CHARLOTTE, N.C. — It’s is a drive Carl Wall never thought he’d be taking.

“I didn’t see my career going in this direction, but things happen for a reason,” Wall said.

He runs the North Carolina State Bureau of Investigation‘s new human trafficking unit. He’s a team of one.

“I’m the only person doing this full time in the state,” Wall said.

Last month, Special Agent in Charge Wall was at a hotel off HWY 52 in Salisbury and was joined by a couple dozen other law enforcement officers. We followed along during one of his operations.

“Our goal tonight is to do a rescue mission. So, we’ll be calling or soliciting girls to come to us,” Wall said.

The girls are potentially human-trafficking victims, but unlike prostitution busts, they aren’t getting arrested. They are getting help if they accept it.

Wall, agents from the department of homeland security, and local officers squeeze into one room at the hotel. The hotel doesn’t know they are there.

They spend the night scouring an aggregator that compiles websites where sex is advertised and identify people who may be trafficked.

“Photographs that aren’t selfies, so they are taken by another individual, maybe pictures that are taken in a hotel room,” Wall said.

They focus on girls who look like they are under 18 year old.

“We’re looking for minors. That would be the goal,” Wall said.

Once an agent makes contact, often through text, they attempt to convince the person to come to the hotel we are at.

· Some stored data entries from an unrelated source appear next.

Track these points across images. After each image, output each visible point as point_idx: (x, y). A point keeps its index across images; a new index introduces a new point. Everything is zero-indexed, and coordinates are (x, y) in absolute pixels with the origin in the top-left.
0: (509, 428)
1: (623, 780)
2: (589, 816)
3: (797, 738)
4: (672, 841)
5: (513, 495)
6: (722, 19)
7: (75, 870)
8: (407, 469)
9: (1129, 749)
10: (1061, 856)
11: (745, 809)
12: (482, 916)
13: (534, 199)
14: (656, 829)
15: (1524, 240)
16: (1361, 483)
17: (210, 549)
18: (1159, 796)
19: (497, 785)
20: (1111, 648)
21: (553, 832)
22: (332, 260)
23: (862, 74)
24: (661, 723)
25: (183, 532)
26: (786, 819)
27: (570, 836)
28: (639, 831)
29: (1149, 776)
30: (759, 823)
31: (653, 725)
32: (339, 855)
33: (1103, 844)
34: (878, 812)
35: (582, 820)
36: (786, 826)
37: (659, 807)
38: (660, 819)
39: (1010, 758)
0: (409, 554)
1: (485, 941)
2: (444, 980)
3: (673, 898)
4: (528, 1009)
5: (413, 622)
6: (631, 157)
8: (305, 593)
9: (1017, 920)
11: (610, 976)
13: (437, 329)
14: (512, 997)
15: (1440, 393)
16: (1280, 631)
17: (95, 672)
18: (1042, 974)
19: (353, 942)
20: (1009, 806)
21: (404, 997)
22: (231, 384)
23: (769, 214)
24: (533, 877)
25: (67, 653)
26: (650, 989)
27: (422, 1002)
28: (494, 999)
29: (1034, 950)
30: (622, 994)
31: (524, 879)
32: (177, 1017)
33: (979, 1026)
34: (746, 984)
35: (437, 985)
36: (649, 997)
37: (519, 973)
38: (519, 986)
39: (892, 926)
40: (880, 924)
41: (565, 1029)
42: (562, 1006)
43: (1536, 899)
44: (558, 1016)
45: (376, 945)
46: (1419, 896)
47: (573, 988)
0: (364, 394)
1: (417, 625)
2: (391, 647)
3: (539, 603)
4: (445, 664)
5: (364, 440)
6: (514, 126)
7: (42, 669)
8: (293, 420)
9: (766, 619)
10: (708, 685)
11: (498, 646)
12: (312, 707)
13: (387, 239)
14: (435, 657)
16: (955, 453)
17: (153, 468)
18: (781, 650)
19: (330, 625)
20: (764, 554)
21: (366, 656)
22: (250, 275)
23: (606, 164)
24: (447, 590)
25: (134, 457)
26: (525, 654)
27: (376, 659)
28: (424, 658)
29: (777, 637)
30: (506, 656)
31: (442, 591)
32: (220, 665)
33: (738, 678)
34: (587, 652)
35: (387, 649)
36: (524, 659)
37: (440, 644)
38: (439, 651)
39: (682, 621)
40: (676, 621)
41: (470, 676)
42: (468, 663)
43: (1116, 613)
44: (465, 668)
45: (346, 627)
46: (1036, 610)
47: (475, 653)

It doesn’t take long to make contact. Some of the girls are as located far away as Charlotte.

The first car pulls up and drops a woman off. She thinks she’s meeting the man she was texting with. Outside, police are ready to confront the potential trafficker.

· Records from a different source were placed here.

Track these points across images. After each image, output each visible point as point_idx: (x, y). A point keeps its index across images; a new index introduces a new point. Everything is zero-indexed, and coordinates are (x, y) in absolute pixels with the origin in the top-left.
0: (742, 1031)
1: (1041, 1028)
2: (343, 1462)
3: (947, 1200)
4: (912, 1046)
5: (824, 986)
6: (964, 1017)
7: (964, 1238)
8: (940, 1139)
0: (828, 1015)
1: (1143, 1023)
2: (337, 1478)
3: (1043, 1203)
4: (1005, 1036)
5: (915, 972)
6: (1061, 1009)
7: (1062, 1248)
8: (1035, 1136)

We watch as cameras, police discreetly put up in the hotel, follow the girl upstairs.

As she goes into the room police identity themselves, tell her she’s not in trouble and then offer her help, which comes by way of Hannah Arrowood.

“The first thing that I say personally from our team to them is that they matter and that there’s someone who actually cares about them,” said Arrowood who is the executive director of Present Age Ministries in Concord which works with human-trafficking survivors between ages 12 and 18.

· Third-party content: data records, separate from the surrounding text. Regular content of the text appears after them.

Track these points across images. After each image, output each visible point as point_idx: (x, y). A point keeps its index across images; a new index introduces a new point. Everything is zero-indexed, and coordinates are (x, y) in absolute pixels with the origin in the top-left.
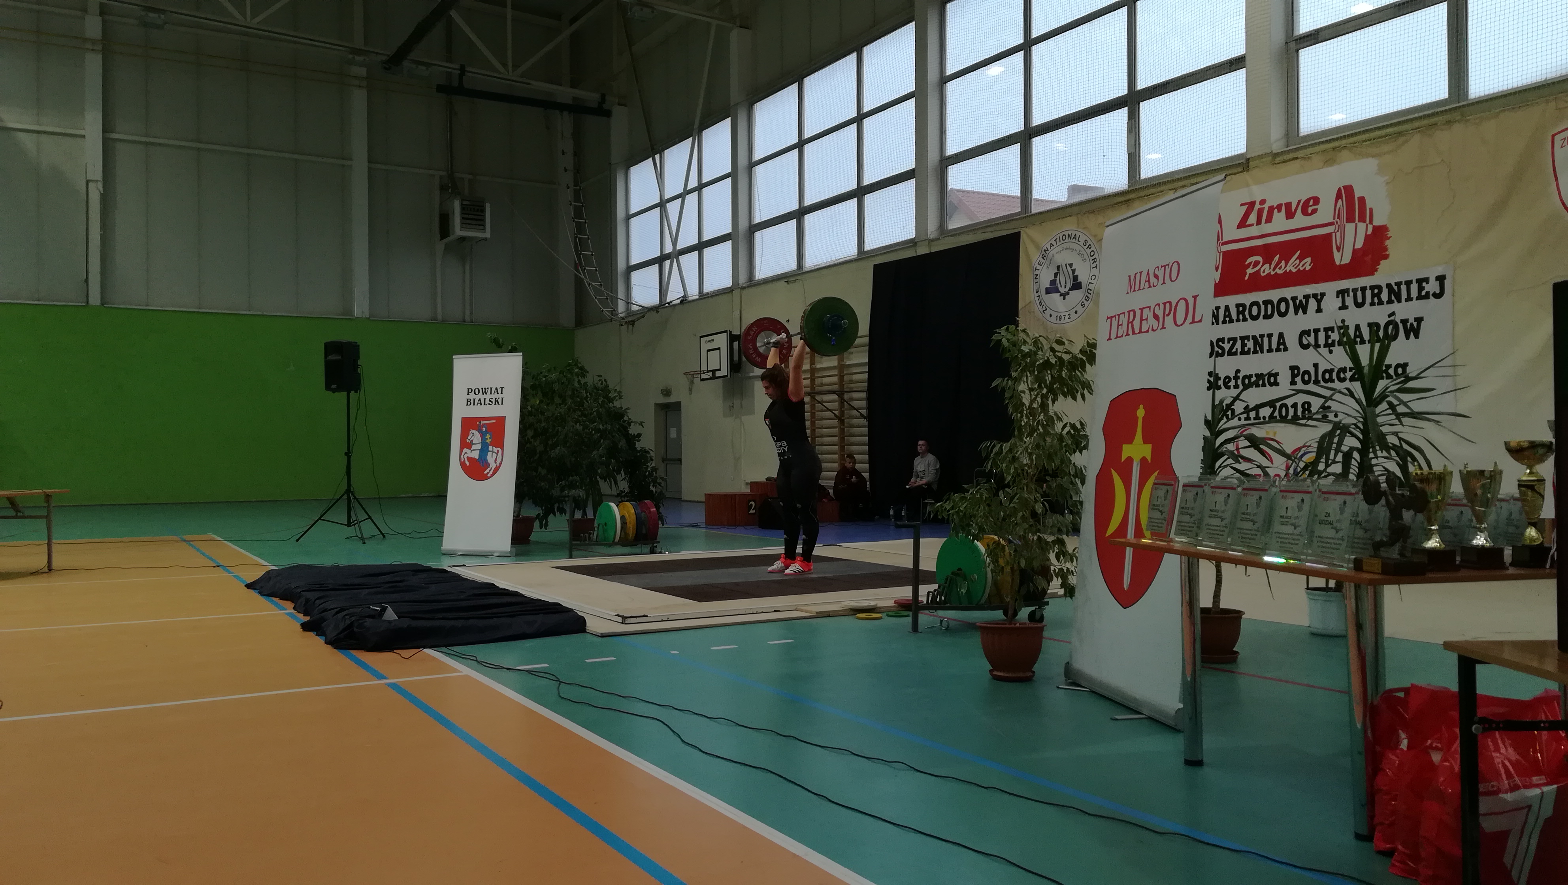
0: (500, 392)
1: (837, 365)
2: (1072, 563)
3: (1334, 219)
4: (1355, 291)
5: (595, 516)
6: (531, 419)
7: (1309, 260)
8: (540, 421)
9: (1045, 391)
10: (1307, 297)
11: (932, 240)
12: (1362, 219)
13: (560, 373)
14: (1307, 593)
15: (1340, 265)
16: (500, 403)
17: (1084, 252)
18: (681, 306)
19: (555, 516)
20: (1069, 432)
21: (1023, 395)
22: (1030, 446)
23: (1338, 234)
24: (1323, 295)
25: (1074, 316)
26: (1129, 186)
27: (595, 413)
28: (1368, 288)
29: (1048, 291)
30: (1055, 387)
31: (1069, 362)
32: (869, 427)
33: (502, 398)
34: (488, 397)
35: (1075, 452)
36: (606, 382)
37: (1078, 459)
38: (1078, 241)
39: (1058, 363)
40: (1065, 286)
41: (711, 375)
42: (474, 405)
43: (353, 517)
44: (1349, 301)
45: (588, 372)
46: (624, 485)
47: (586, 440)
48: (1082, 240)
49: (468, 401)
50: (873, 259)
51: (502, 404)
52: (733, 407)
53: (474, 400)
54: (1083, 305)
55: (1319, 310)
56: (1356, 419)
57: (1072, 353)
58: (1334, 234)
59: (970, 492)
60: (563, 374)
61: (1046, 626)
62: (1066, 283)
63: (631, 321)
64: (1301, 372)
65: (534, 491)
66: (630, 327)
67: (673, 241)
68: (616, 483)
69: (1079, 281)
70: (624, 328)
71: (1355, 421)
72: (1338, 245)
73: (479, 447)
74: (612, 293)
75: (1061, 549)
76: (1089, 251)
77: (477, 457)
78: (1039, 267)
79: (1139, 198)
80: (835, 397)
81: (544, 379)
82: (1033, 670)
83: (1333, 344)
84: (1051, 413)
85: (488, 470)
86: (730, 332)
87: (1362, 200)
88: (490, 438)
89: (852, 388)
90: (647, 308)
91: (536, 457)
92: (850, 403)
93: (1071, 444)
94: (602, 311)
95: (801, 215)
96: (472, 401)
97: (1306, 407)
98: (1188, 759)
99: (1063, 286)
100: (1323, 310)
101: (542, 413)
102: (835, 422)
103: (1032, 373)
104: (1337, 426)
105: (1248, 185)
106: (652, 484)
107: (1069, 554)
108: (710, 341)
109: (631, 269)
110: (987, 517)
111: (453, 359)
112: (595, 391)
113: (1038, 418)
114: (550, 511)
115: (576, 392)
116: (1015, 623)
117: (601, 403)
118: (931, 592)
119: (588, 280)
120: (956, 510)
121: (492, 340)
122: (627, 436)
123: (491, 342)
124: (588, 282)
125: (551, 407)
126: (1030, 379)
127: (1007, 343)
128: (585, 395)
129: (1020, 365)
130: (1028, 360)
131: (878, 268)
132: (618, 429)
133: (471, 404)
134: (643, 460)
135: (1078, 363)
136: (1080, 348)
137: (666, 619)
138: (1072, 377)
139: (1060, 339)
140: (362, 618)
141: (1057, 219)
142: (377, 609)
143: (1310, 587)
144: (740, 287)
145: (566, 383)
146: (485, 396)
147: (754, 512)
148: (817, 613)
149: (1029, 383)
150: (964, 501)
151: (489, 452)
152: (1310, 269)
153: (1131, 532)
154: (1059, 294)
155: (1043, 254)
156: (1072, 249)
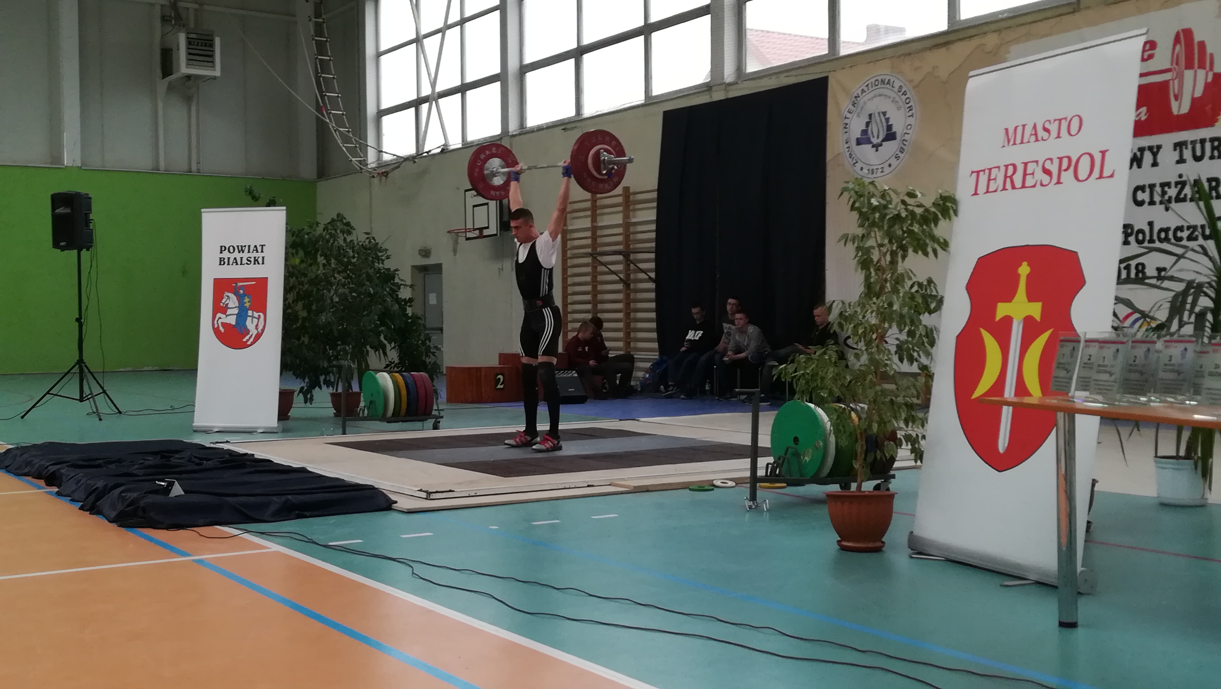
0: (259, 250)
1: (622, 222)
2: (923, 428)
3: (1172, 65)
4: (1193, 143)
5: (361, 389)
6: (292, 280)
7: (1144, 109)
8: (302, 283)
9: (894, 248)
10: (1142, 150)
11: (730, 84)
12: (1202, 66)
13: (324, 230)
14: (1157, 462)
15: (1177, 115)
16: (261, 262)
17: (897, 99)
18: (441, 155)
19: (320, 388)
20: (917, 291)
21: (872, 250)
22: (881, 304)
23: (1176, 82)
24: (1159, 147)
25: (887, 170)
26: (949, 27)
27: (364, 275)
28: (1208, 140)
29: (859, 142)
30: (904, 242)
31: (921, 215)
32: (657, 290)
33: (263, 257)
34: (245, 255)
35: (924, 313)
36: (375, 240)
37: (926, 319)
38: (893, 87)
39: (910, 217)
40: (878, 138)
41: (478, 234)
42: (228, 264)
43: (87, 391)
44: (1187, 154)
45: (354, 229)
46: (393, 355)
47: (354, 304)
48: (897, 84)
49: (222, 261)
50: (662, 105)
51: (263, 263)
52: (502, 269)
53: (229, 258)
54: (897, 158)
55: (1155, 164)
56: (1210, 278)
57: (923, 206)
58: (1171, 82)
59: (817, 354)
60: (327, 231)
61: (897, 493)
62: (879, 133)
63: (385, 172)
64: (1136, 229)
65: (298, 361)
66: (384, 178)
67: (432, 81)
68: (385, 354)
69: (894, 130)
70: (376, 180)
71: (1209, 280)
72: (1176, 92)
73: (236, 311)
74: (360, 139)
75: (911, 413)
76: (904, 97)
77: (234, 324)
78: (849, 115)
79: (960, 39)
80: (620, 258)
81: (306, 236)
82: (883, 540)
83: (1169, 201)
84: (900, 270)
85: (247, 337)
87: (1202, 45)
88: (249, 302)
89: (639, 248)
90: (401, 157)
92: (638, 265)
93: (922, 303)
94: (351, 160)
95: (579, 54)
96: (226, 261)
97: (1140, 268)
98: (1061, 621)
99: (875, 134)
100: (1160, 164)
101: (305, 275)
102: (620, 286)
103: (880, 228)
104: (1190, 284)
105: (1080, 28)
106: (424, 354)
107: (920, 419)
109: (382, 113)
111: (201, 213)
112: (364, 251)
113: (884, 276)
114: (314, 384)
115: (342, 252)
116: (864, 492)
117: (370, 263)
118: (770, 464)
119: (334, 125)
120: (802, 372)
121: (247, 191)
122: (398, 300)
123: (246, 194)
124: (333, 127)
125: (314, 268)
126: (879, 234)
127: (856, 196)
128: (352, 254)
129: (868, 219)
130: (877, 215)
131: (667, 115)
132: (389, 293)
133: (224, 264)
134: (415, 328)
135: (931, 217)
136: (933, 201)
137: (474, 495)
138: (923, 231)
139: (912, 192)
140: (145, 493)
141: (869, 63)
142: (163, 484)
143: (1159, 455)
144: (509, 135)
145: (331, 241)
146: (241, 255)
147: (502, 387)
148: (634, 487)
149: (879, 239)
150: (810, 363)
151: (248, 318)
152: (1146, 119)
153: (1009, 392)
154: (870, 145)
155: (853, 102)
156: (886, 96)
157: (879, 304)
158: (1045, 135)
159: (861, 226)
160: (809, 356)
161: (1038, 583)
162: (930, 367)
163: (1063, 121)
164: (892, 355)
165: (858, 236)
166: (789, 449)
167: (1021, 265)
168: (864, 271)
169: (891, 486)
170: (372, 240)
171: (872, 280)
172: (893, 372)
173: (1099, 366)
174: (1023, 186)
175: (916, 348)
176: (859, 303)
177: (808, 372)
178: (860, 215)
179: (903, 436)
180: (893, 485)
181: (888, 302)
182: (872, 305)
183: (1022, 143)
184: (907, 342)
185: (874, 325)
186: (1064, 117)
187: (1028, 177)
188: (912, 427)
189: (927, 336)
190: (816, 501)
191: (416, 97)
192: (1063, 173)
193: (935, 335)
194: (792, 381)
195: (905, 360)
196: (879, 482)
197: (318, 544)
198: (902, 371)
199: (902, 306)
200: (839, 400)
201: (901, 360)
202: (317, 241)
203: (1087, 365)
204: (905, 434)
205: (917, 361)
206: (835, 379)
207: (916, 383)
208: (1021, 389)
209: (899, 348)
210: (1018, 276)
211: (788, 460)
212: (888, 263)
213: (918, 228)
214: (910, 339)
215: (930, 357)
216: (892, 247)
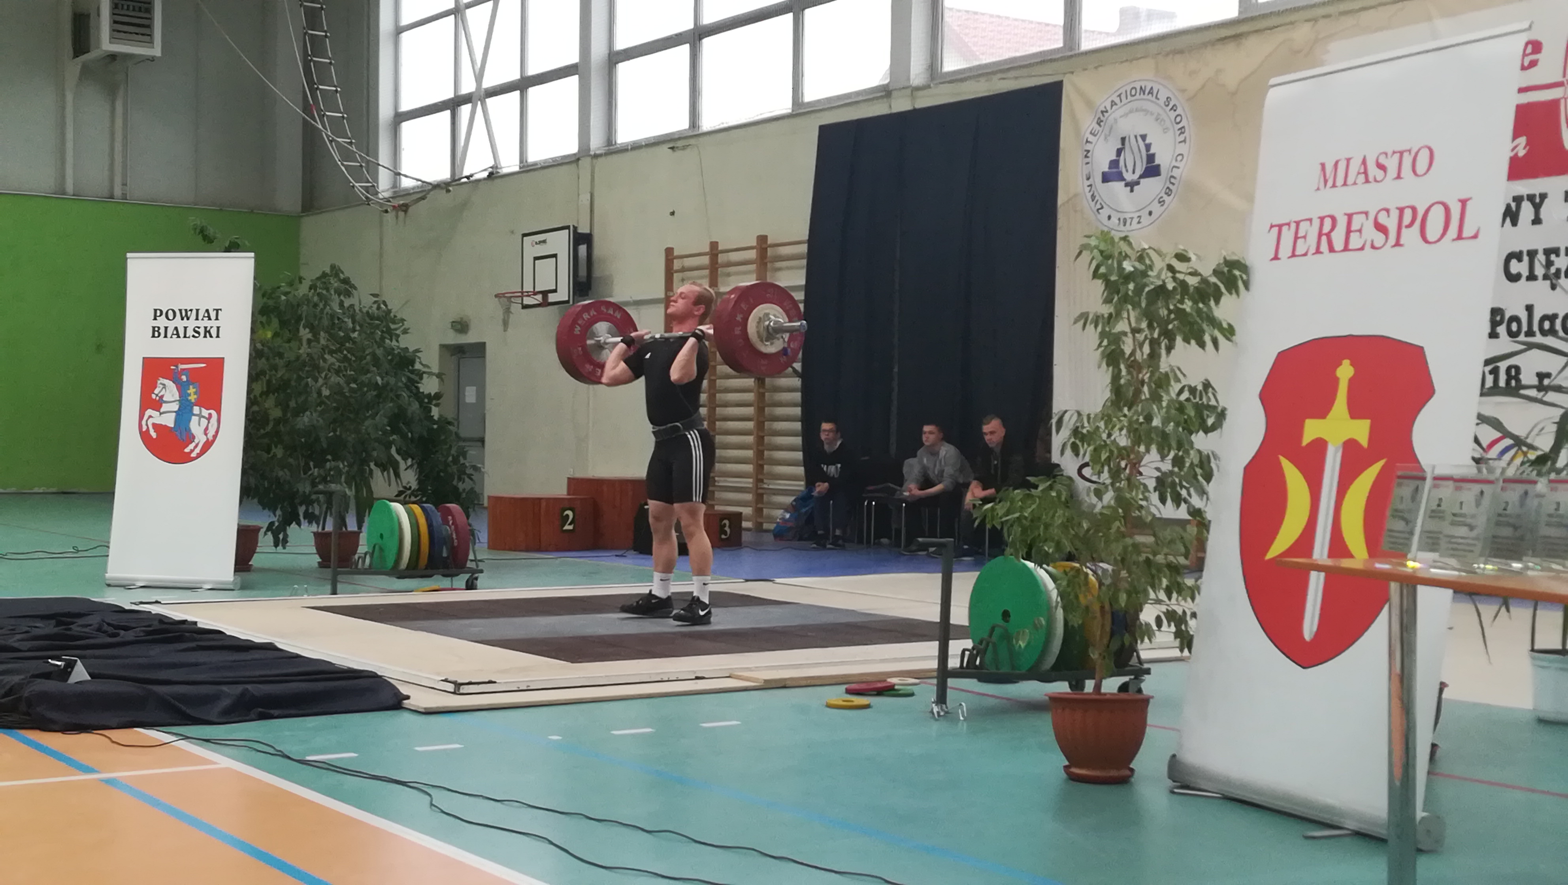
0: (213, 315)
2: (1193, 601)
3: (1564, 77)
5: (360, 526)
6: (262, 363)
7: (1522, 140)
8: (275, 368)
9: (1156, 335)
10: (1518, 200)
11: (918, 89)
13: (310, 288)
14: (1533, 658)
16: (214, 333)
17: (1165, 117)
18: (489, 182)
20: (1188, 400)
21: (1124, 338)
22: (1135, 418)
24: (1543, 196)
25: (1146, 220)
26: (1240, 12)
29: (1106, 178)
30: (1170, 327)
31: (1196, 288)
33: (218, 328)
34: (191, 324)
35: (1197, 432)
36: (386, 305)
37: (1200, 440)
38: (1156, 98)
39: (1179, 290)
40: (1134, 173)
41: (541, 301)
42: (166, 336)
45: (355, 288)
46: (410, 478)
47: (352, 401)
48: (1163, 96)
49: (155, 330)
50: (818, 115)
51: (218, 336)
53: (166, 328)
54: (1161, 202)
55: (1537, 221)
57: (1200, 275)
58: (1562, 102)
59: (1040, 488)
60: (316, 290)
61: (1152, 697)
62: (1135, 165)
63: (403, 205)
64: (1507, 317)
66: (401, 214)
67: (477, 71)
68: (397, 475)
69: (1157, 162)
70: (390, 217)
73: (175, 407)
74: (368, 156)
75: (1176, 579)
76: (1173, 114)
77: (172, 426)
78: (1091, 138)
79: (1256, 31)
81: (283, 298)
82: (1131, 766)
83: (1557, 275)
84: (1164, 367)
85: (191, 446)
86: (575, 228)
88: (195, 393)
90: (429, 184)
91: (269, 428)
93: (1195, 416)
94: (353, 186)
95: (697, 37)
96: (162, 331)
97: (1513, 373)
99: (1130, 169)
100: (1544, 221)
101: (280, 355)
103: (1136, 305)
105: (1429, 19)
106: (456, 477)
107: (1190, 588)
108: (540, 242)
109: (400, 117)
110: (1066, 527)
111: (127, 259)
112: (368, 320)
113: (1141, 376)
114: (291, 518)
115: (336, 321)
116: (1105, 694)
117: (378, 340)
118: (968, 650)
119: (329, 133)
120: (1017, 515)
121: (195, 229)
122: (418, 396)
123: (195, 233)
124: (327, 135)
125: (294, 344)
126: (1133, 314)
127: (1100, 258)
128: (351, 325)
129: (1118, 293)
130: (1131, 286)
131: (824, 130)
132: (405, 384)
133: (159, 336)
134: (443, 437)
135: (1211, 290)
136: (1214, 267)
137: (525, 688)
138: (1199, 311)
139: (1183, 252)
140: (30, 677)
141: (1122, 62)
142: (59, 663)
143: (1536, 647)
144: (591, 155)
145: (321, 305)
146: (185, 323)
147: (571, 527)
148: (766, 681)
149: (1133, 320)
150: (1030, 502)
151: (193, 417)
152: (1525, 155)
153: (1320, 551)
154: (1123, 183)
155: (1099, 118)
156: (1146, 111)
157: (1132, 417)
158: (1379, 174)
159: (1108, 301)
160: (1028, 492)
161: (1359, 835)
162: (1205, 511)
163: (1406, 155)
164: (1149, 491)
165: (1103, 315)
166: (996, 629)
167: (1340, 364)
168: (1111, 368)
169: (1143, 686)
170: (382, 306)
171: (1122, 381)
172: (1150, 518)
173: (1454, 515)
174: (1346, 249)
175: (1184, 484)
176: (1103, 414)
177: (1026, 515)
178: (1107, 286)
179: (1164, 613)
180: (1148, 685)
181: (1145, 414)
182: (1122, 418)
183: (1345, 184)
184: (1171, 473)
185: (1124, 448)
186: (1408, 148)
187: (1352, 234)
188: (1177, 600)
189: (1201, 465)
190: (1033, 707)
191: (451, 95)
192: (1404, 231)
193: (1213, 465)
194: (1002, 529)
195: (1169, 501)
196: (1126, 679)
197: (289, 758)
198: (1164, 516)
199: (1166, 421)
200: (1070, 558)
201: (1163, 500)
202: (298, 305)
203: (1436, 514)
204: (1167, 610)
205: (1186, 501)
206: (1065, 527)
207: (1184, 535)
208: (1338, 547)
209: (1161, 483)
210: (1337, 380)
211: (994, 645)
212: (1145, 357)
213: (1192, 308)
214: (1176, 469)
215: (1205, 496)
216: (1152, 334)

“It’s astronomically big. I think we like to measure it on prosecution rates and arrest rates and the reality is you don’t always have an arrest even though you can identify a victim,” Arrowood said.

She says police are tackling the issue a lot differently than they used to. She’s been on about a dozen of these operations.

“10 years ago the approach would have been different where service providers wouldn’t have been on site. But now, allowing that opportunity to where you can connect directly in the moment of crisis with need, and tangible access to needs, I think creates a huge bridge,” Arrowood said.

As for the woman we watched come into the hotel, it turns out she was older than police thought. She’s 26 and refused to accept any help from a service provider.

Wall says that’s not uncommon.

“It takes six encounters with a trafficking victim to get them to want to see that this isn’t normal,” Wall said. “There is a better life out there and we can help them.”

The good news is later that night a victim did accept help and left the hotel with a service provider. The man who dropped her off was arrested for drugs found in the car.

“Anytime we can get one person off the street for a period of time…for at least one hour we have an opportunity to save her life,” Wall said. “Doing something is better than nothing.”

If police meet a victim under 18 year old, a service provider will take them and police will contact department of social services.

The SBI does these operations around once or twice a month. Wall says they’ve encountered over 50 victims since they started last year. He said around 10 have accepted help.

Wall is supposed to have a team of eight because he wants to do these operations much more frequently. It’s in the budget, but because the state hasn’t passed one yet he’s not been able to build his team.